WHAT YOU NEED TO DO: From the article on the StingRay ruling below, output the passage starting with "Rigmaiden’s discovery two" and going on through "around the country.", copied word for word.

TEXT SHOWN:
(CN) – The fact that so-called “StingRays” derive from military technology is no reason for the Erie County Sheriff’s Office to stonewall information on how the device tracks New Yorkers’ cellphones, a Buffalo judge ruled on Tuesday.
Celebrating the ruling, New York Civil Liberties Union lawyer John Curr noted that “this is not Iraq or Afghanistan – this is Buffalo.”
Originally designed for the military, the StingRay first came to public attention during the case against hacker Daniel David Rigmaiden, who was arrested for identity theft and other charges in 2008.
Rigmaiden’s discovery two years ago that prosecutors used the device to nab him inspired several Freedom of Information Act lawsuits around the country.
Critics of the technology, manufactured by the Florida-based Harris Corporation, say that it tramples upon cellphone users’ privacy by scooping up information from all devices near a cellular tower.
In the latest lawsuit over the technology, the New York Civil Liberties Union requested documents from the Erie County Sheriff’s Office following local media reports about the use of StingRays in the area.
The Erie County Sheriff’s Office claimed secrecy over the information under federal legal restrictions that forbid exporting military-grade electronic surveillance equipment without a government license or revealing sensitive information about such technology to foreign nationals.
Erie County Supreme Court Judge Patrick NeMoyer noted that the NYCLU is not a “foreign person,” adding that he had “no difficulty” rejecting the sheriff’s military secrecy argument in a 24-page opinion.
Ordering the disclosure of a June 11, 2014 memorandum on “Cellular Tracking Procedures” and dozens of so-called “complaint summary reports,” NeMoyer forced the sheriff’s office to pay the NYCLU’s attorney fees for “unfounded denials and inexcusable delays.”
In a statement, the NYCLU’s lead counsel on the case, Mariko Hirose, said that the ruling confirmed that “law enforcement cannot hide behind a shroud of secrecy while it is invading the privacy of those it has sworn to protect and serve.”
“The public has a right to know how, when and why this technology is being deployed, they deserve to know what safeguards and privacy protections, if any, are in place to govern its use,” she added.

SOURCE INFORMATION:
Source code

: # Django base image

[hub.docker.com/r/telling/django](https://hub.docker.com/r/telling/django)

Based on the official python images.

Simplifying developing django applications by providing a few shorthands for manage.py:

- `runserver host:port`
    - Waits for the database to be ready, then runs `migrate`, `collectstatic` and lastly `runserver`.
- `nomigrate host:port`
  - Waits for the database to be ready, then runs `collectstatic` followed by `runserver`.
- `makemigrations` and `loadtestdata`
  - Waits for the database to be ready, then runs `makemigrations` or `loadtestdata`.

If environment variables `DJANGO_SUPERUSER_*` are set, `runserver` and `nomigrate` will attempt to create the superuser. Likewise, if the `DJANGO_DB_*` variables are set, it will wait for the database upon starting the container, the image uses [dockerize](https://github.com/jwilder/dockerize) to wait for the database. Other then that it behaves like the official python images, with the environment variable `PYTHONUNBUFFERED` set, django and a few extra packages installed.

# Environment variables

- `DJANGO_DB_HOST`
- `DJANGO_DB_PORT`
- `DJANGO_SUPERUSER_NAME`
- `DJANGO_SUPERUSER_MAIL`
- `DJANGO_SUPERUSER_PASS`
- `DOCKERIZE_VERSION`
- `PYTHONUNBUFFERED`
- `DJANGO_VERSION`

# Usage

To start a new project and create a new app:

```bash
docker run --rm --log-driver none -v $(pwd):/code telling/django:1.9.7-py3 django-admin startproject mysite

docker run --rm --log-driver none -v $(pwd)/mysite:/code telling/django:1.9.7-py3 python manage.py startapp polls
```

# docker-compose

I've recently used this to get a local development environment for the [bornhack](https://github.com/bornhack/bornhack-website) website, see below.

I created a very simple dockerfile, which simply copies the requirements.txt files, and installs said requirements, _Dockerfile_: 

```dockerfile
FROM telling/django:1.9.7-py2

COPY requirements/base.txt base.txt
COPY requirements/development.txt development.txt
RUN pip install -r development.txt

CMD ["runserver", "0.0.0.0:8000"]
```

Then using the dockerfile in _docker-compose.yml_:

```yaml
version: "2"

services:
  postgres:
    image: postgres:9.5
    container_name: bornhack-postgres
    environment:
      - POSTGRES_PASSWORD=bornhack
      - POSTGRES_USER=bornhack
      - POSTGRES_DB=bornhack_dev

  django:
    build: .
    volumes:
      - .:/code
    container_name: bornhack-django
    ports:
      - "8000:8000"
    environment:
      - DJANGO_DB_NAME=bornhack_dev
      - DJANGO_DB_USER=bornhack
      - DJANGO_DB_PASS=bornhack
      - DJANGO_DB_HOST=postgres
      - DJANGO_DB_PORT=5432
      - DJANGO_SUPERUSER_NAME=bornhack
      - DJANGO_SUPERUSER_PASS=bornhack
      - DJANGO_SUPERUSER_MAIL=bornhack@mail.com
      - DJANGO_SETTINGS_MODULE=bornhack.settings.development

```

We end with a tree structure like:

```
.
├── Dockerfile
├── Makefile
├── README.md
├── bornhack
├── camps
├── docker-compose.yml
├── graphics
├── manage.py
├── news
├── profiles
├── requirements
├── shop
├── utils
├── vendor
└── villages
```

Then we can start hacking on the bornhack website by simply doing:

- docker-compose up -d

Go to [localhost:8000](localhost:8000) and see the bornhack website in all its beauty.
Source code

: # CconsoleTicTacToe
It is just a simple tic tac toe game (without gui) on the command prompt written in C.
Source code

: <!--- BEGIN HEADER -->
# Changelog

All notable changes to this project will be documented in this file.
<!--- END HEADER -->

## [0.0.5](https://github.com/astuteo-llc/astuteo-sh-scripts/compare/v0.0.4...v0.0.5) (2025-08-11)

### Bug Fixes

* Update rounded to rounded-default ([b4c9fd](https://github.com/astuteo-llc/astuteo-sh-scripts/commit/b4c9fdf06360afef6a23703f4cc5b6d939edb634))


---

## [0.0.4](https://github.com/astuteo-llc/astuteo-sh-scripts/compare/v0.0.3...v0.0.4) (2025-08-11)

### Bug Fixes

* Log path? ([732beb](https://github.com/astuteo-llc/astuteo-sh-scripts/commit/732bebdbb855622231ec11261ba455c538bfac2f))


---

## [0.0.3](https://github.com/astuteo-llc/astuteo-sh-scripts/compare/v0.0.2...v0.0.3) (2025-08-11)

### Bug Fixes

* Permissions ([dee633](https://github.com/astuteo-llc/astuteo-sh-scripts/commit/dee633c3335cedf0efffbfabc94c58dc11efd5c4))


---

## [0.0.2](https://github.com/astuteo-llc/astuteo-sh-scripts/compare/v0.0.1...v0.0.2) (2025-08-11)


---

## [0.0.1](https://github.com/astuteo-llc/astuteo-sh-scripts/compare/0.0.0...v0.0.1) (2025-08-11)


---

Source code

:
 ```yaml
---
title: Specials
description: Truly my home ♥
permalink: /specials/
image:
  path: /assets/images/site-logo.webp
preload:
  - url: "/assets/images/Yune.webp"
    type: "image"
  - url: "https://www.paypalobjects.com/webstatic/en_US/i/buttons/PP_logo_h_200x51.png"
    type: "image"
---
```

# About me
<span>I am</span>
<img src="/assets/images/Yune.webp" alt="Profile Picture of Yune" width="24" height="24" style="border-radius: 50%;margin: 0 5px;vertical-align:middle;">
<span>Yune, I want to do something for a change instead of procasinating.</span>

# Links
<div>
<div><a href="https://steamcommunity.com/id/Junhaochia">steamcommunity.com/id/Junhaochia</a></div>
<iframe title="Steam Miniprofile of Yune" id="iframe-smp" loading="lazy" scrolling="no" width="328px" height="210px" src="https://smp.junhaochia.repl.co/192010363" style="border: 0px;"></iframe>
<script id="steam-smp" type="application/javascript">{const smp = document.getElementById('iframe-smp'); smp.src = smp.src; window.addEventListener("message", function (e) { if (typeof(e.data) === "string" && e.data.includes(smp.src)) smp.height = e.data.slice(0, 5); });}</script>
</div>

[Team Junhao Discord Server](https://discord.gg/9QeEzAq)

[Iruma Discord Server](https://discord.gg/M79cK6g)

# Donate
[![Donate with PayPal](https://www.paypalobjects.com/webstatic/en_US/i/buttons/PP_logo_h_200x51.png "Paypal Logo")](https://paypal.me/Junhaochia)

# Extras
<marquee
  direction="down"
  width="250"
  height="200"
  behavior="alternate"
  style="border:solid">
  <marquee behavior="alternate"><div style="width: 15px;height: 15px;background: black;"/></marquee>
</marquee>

TASK RESULT:
Rigmaiden’s discovery two years ago that prosecutors used the device to nab him inspired several Freedom of Information Act lawsuits around the country.